- **WORK INSTRUCTIONS**: Could you repeat the data word for word while skipping the pictures?

(Saved entries)

......

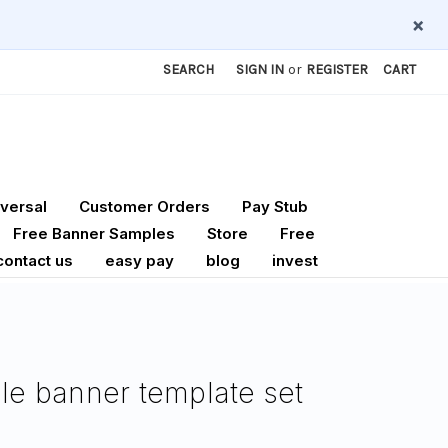
×
SEARCH
SIGN IN
or
REGISTER
CART
versal
Customer Orders
Pay Stub
Free Banner Samples
Store
Free
contact us
easy pay
blog
invest
ble banner template set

......

- **ANSWER BOX**:
×
SEARCH
SIGN IN
or
REGISTER
CART
versal
Customer Orders
Pay Stub
Free Banner Samples
Store
Free
contact us
easy pay
blog
invest
ble banner template set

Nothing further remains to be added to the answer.